You can check it by yourself by creating a small test program and checking its disassembly.
Most compilers are smart enough to decompose an integer multiplication into a series of bit shifts and adds. I don't know about Windows compilers, but at least with gcc you can get it to spit out the assembler, and if you look at that you can probably see identical assembler for both ways of writing it.

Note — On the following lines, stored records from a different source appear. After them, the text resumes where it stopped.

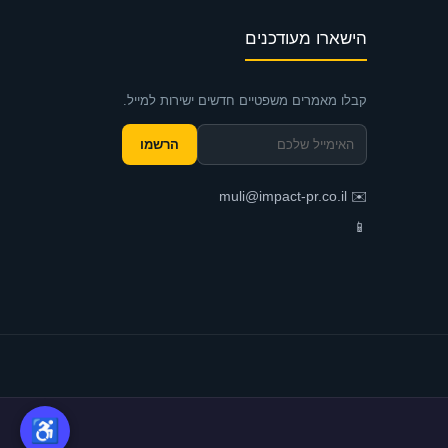
הישארו מעודכנים
קבלו מאמרים משפטיים חדשים ישירות למייל.
הרשמו
muli@impact-pr.co.il
✉️
📱
צריכים עו״ד?
♿
מולי ישדך אישית · ייעוץ חינם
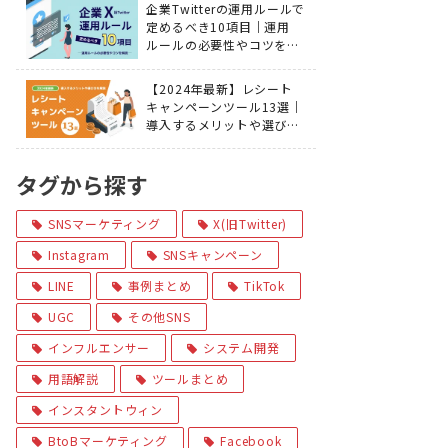
企業Twitterの運用ルールで
定めるべき10項目｜運用
ルールの必要性やコツを解
説
【2024年最新】レシート
キャンペーンツール13選｜
導入するメリットや選び方
を解説
タグから探す
SNSマーケティング
X(旧Twitter)
Instagram
SNSキャンペーン
LINE
事例まとめ
TikTok
UGC
その他SNS
インフルエンサー
システム開発
用語解説
ツールまとめ
インスタントウィン
BtoBマーケティング
Facebook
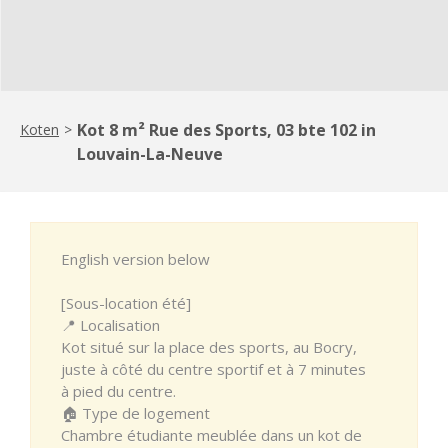
Kot 8 m² Rue des Sports, 03 bte 102 in
Koten
>
Louvain-La-Neuve
English version below
[Sous-location été]
📍 Localisation
Kot situé sur la place des sports, au Bocry,
juste à côté du centre sportif et à 7 minutes
à pied du centre.
🏠 Type de logement
Chambre étudiante meublée dans un kot de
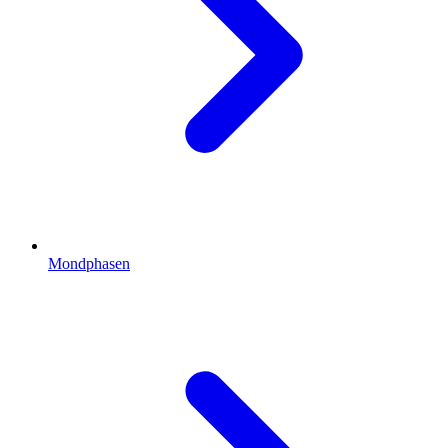
Mondphasen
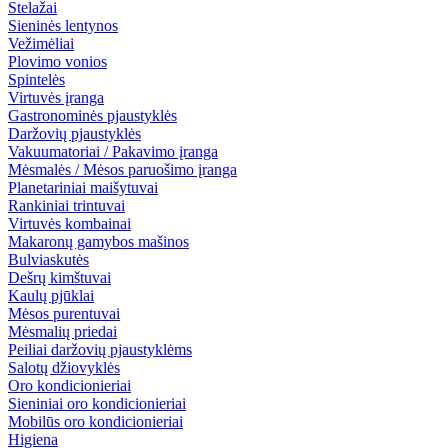
Stelažai
Sieninės lentynos
Vežimėliai
Plovimo vonios
Spintelės
Virtuvės įranga
Gastronominės pjaustyklės
Daržovių pjaustyklės
Vakuumatoriai / Pakavimo įranga
Mėsmalės / Mėsos paruošimo įranga
Planetariniai maišytuvai
Rankiniai trintuvai
Virtuvės kombainai
Makaronų gamybos mašinos
Bulviaskutės
Dešrų kimštuvai
Kaulų pjūklai
Mėsos purentuvai
Mėsmalių priedai
Peiliai daržovių pjaustyklėms
Salotų džiovyklės
Oro kondicionieriai
Sieniniai oro kondicionieriai
Mobilūs oro kondicionieriai
Higiena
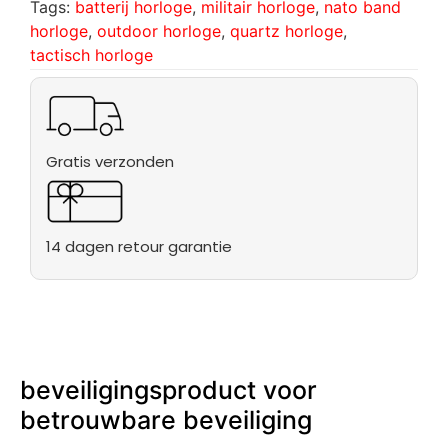
Tags:
batterij horloge
,
militair horloge
,
nato band
horloge
,
outdoor horloge
,
quartz horloge
,
tactisch horloge
Gratis verzonden
14 dagen retour garantie
beveiligingsproduct voor
betrouwbare beveiliging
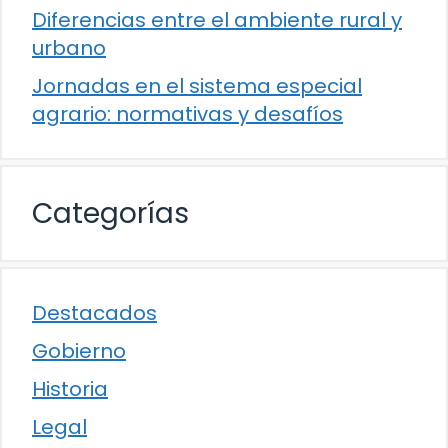
Diferencias entre el ambiente rural y
urbano
Jornadas en el sistema especial
agrario: normativas y desafíos
Categorías
Destacados
Gobierno
Historia
Legal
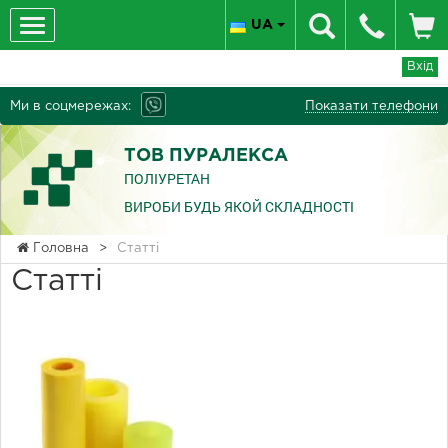
UA
Вхід
Ми в соцмережах:
Показати телефони
ТОВ ПУРАЛЕКСА
ПОЛІУРЕТАН
ВИРОБИ БУДЬ ЯКОЙ СКЛАДНОСТІ
Головна
>
Статті
Статті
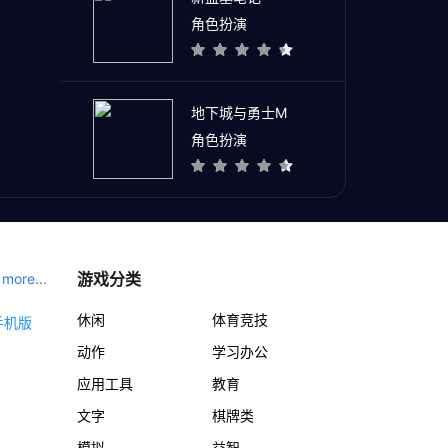
角色扮演
地下城与勇士M
角色扮演
游戏分类
more...
休闲
体育竞技
动作
学习办公
应用工具
教育
文字
棋牌类
模拟
益智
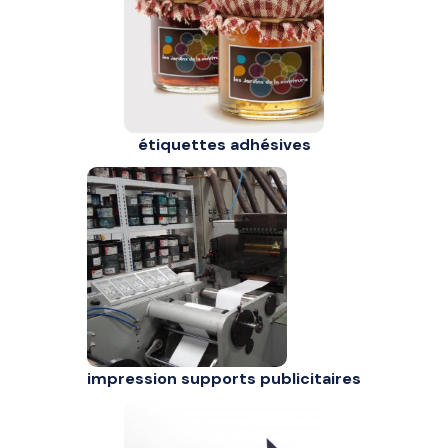
étiquettes adhésives
impression supports publicitaires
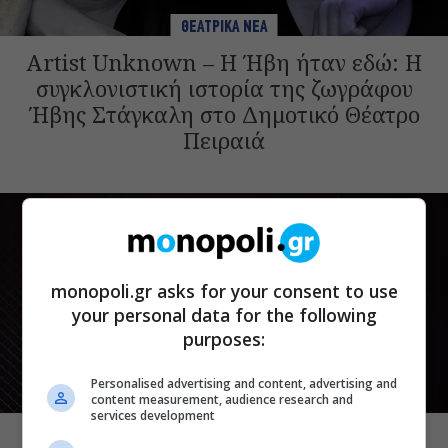
ΘΕΑΤΡΙΚΑ ΝΕΑ
Artist Unknown – Η Ήβη ήταν εδώ: Η
συγκλονιστική ιστορία της ζωγράφου
Ήβης Στάγκαλη στο Δημοτικό Θέατρο
Πειραιά
monopoli.gr asks for your consent to use
your personal data for the following
purposes:
Personalised advertising and content, advertising and
content measurement, audience research and
ΘΕΑΤΡΙΚΑ ΝΕΑ
services development
Μια άλλη Θήβα: Σε ποια αθηναϊκά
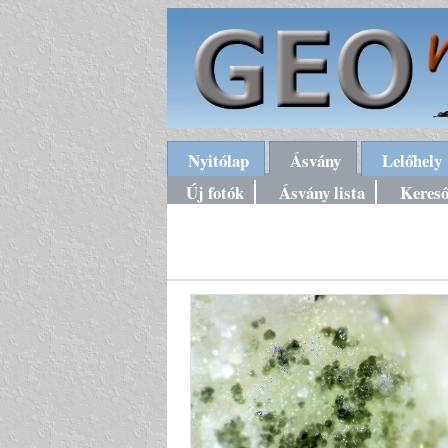
Nyitólap
Ásvány
Lelőhely
Új fotók
Ásvány lista
Keres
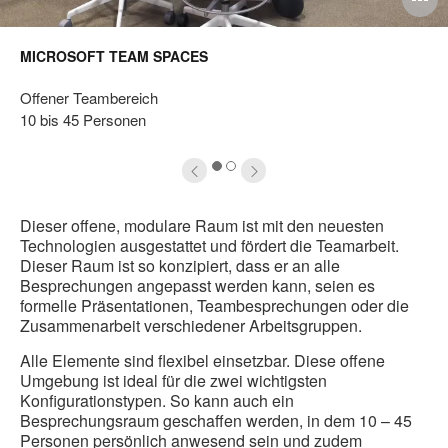
ffnen
ö
MICROSOFT TEAM SPACES
Offener Teambereich
10 bis 45 Personen
1
2
Dieser offene, modulare Raum ist mit den neuesten
Technologien ausgestattet und fördert die Teamarbeit.
Dieser Raum ist so konzipiert, dass er an alle
Besprechungen angepasst werden kann, seien es
formelle Präsentationen, Teambesprechungen oder die
Zusammenarbeit verschiedener Arbeitsgruppen.
Alle Elemente sind flexibel einsetzbar. Diese offene
Umgebung ist ideal für die zwei wichtigsten
Konfigurationstypen. So kann auch ein
Besprechungsraum geschaffen werden, in dem 10 – 45
Personen persönlich anwesend sein und zudem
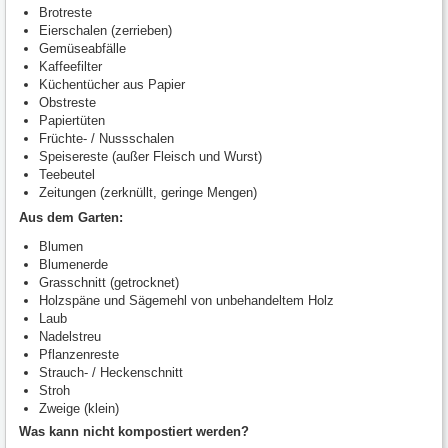
Brotreste
Eierschalen (zerrieben)
Gemüseabfälle
Kaffeefilter
Küchentücher aus Papier
Obstreste
Papiertüten
Früchte- / Nussschalen
Speisereste (außer Fleisch und Wurst)
Teebeutel
Zeitungen (zerknüllt, geringe Mengen)
Aus dem Garten:
Blumen
Blumenerde
Grasschnitt (getrocknet)
Holzspäne und Sägemehl von unbehandeltem Holz
Laub
Nadelstreu
Pflanzenreste
Strauch- / Heckenschnitt
Stroh
Zweige (klein)
Was kann nicht kompostiert werden?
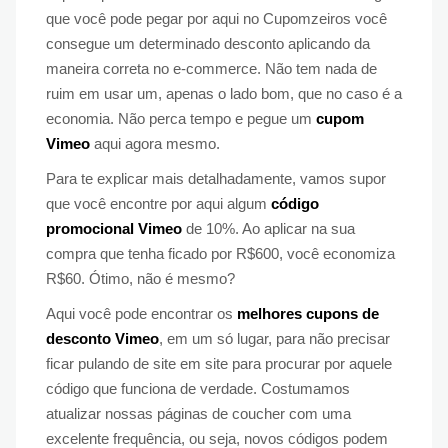
que você pode pegar por aqui no Cupomzeiros você
consegue um determinado desconto aplicando da
maneira correta no e-commerce. Não tem nada de
ruim em usar um, apenas o lado bom, que no caso é a
economia. Não perca tempo e pegue um
cupom
Vimeo
aqui agora mesmo.
Para te explicar mais detalhadamente, vamos supor
que você encontre por aqui algum
código
promocional Vimeo
de 10%. Ao aplicar na sua
compra que tenha ficado por R$600, você economiza
R$60. Ótimo, não é mesmo?
Aqui você pode encontrar os
melhores cupons de
desconto Vimeo
, em um só lugar, para não precisar
ficar pulando de site em site para procurar por aquele
código que funciona de verdade. Costumamos
atualizar nossas páginas de coucher com uma
excelente frequência, ou seja, novos códigos podem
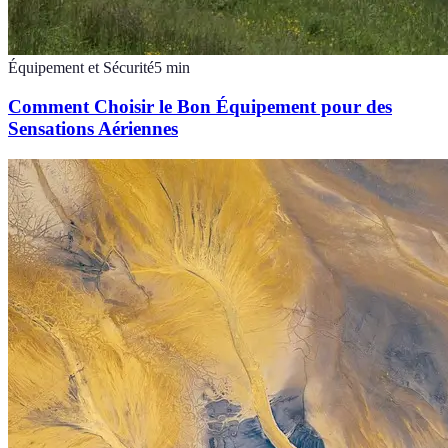
Équipement et Sécurité
5
min
Comment Choisir le Bon Équipement pour des
Sensations Aériennes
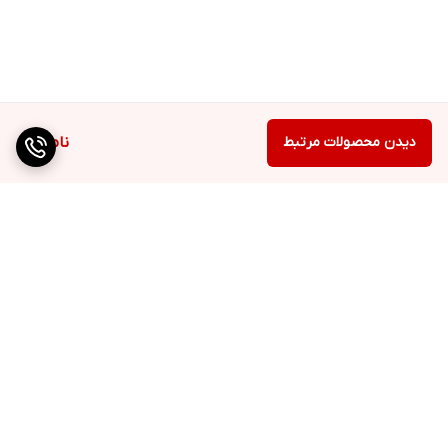
دیدن محصولات مرتبط
ناموجود
برگشت به بالا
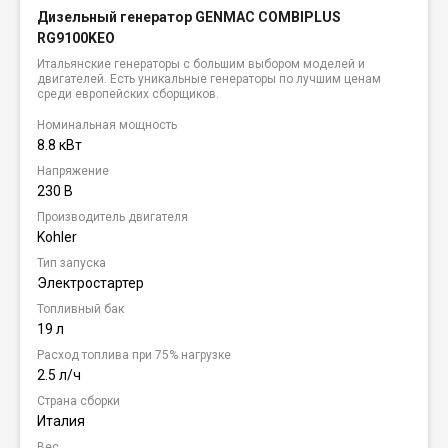
Дизельный генератор GENMAC COMBIPLUS
RG9100KEO
Итальянские генераторы с большим выбором моделей и
двигателей. Есть уникальные генераторы по лучшим ценам
среди европейских сборщиков.
Номинальная мощность
8.8 кВт
Напряжение
230 В
Производитель двигателя
Kohler
Тип запуска
Электростартер
Топливный бак
19 л
Расход топлива при 75% нагрузке
2.5 л/ч
Страна сборки
Италия
Вес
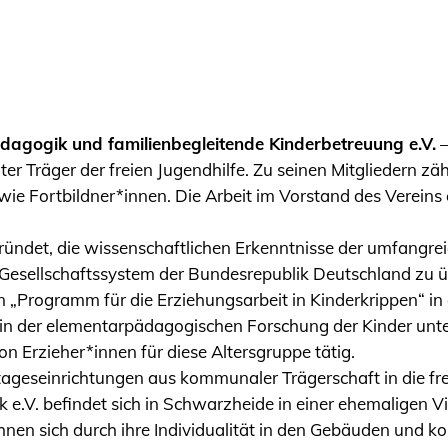
dpädagogik und familienbegleitende Kinderbetreuung e.V.
–
er Träger der freien Jugendhilfe. Zu seinen Mitgliedern z
wie Fortbildner*innen. Die Arbeit im Vorstand des Vereins 
ründet, die wissenschaftlichen Erkenntnisse der umfangrei
Gesellschaftssystem der Bundesrepublik Deutschland zu üb
Programm für die Erziehungsarbeit in Kinderkrippen“ in d
 in der elementarpädagogischen Forschung der Kinder unt
on Erzieher*innen für diese Altersgruppe tätig.
geseinrichtungen aus kommunaler Trägerschaft in die freie
e.V. befindet sich in Schwarzheide in einer ehemaligen Vil
chnen sich durch ihre Individualität in den Gebäuden und k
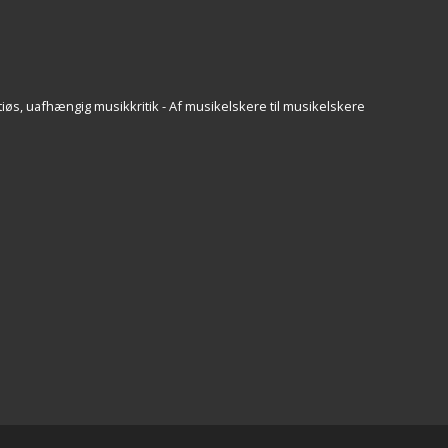
iøs, uafhængig musikkritik - Af musikelskere til musikelskere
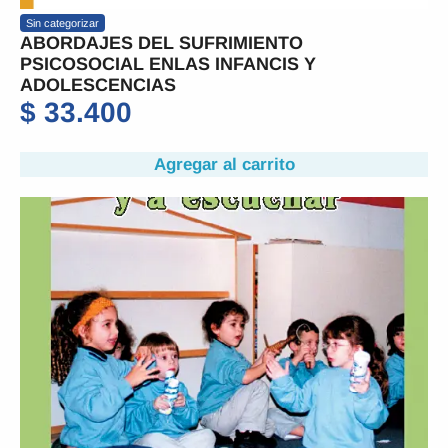
Sin categorizar
ABORDAJES DEL SUFRIMIENTO
PSICOSOCIAL ENLAS INFANCIS Y
ADOLESCENCIAS
$
33.400
Agregar al carrito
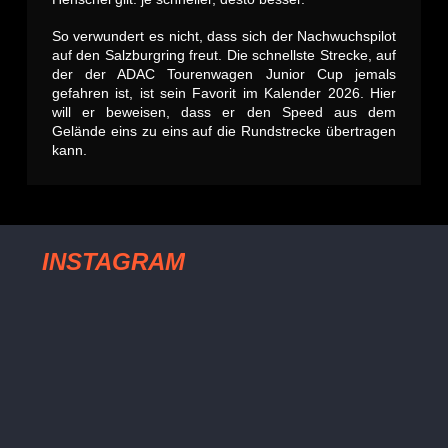
So verwundert es nicht, dass sich der Nachwuchspilot
auf den Salzburgring freut. Die schnellste Strecke, auf
der der ADAC Tourenwagen Junior Cup jemals
gefahren ist, ist sein Favorit im Kalender 2026. Hier
will er beweisen, dass er den Speed aus dem
Gelände eins zu eins auf die Rundstrecke übertragen
kann.
INSTAGRAM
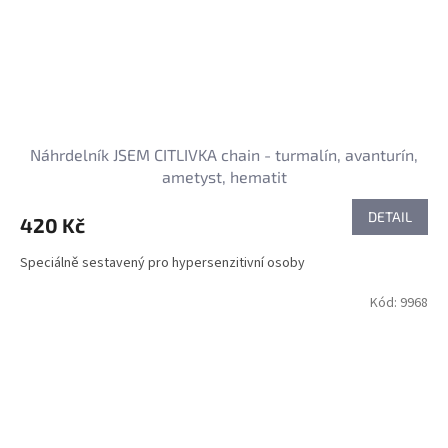
Náhrdelník JSEM CITLIVKA chain - turmalín, avanturín,
ametyst, hematit
DETAIL
420 Kč
Speciálně sestavený pro hypersenzitivní osoby
Kód:
9968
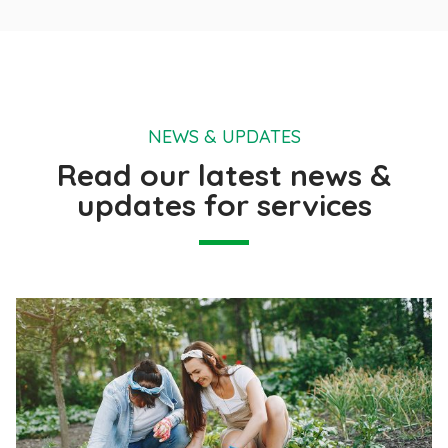
NEWS & UPDATES
Read our latest news &
updates for services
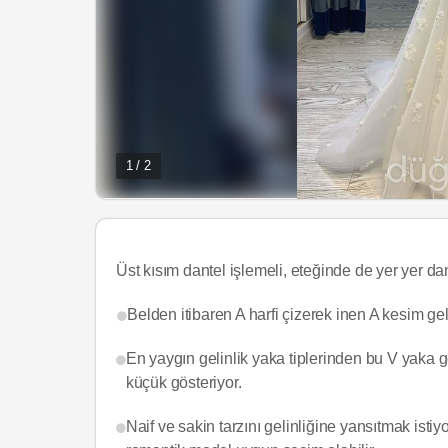
1 / 2
Üst kısım dantel işlemeli, eteğinde de yer yer dant
Belden itibaren A harfi çizerek inen A kesim gelin
En yaygın gelinlik yaka tiplerinden bu V yaka 
küçük gösteriyor.
Naif ve sakin tarzını gelinliğine yansıtmak isti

It doesn't care. I think that there are more important things to optimize. How much time have you invested thinking and writing that question instead of coding and testing by yourself?
:-)
As long as you're using a decent optimising compiler, just write code that's easy for the compiler to understand. This makes it easier for the compiler to perform clever optimisations.
You asking this question indicates that an optimising compiler knows more about optimisation than you do. So trust the compiler. Use n * 3.
Have a look at this answer as well.
Compilers are good at optimising code such as yours. Any modern compiler would produce the same code for both cases and additionally replace * 2 by a left shift.
Trust your compiler to optimize little pieces of code like that. Readability is much more important at the code level. True optimization should come at a higher level.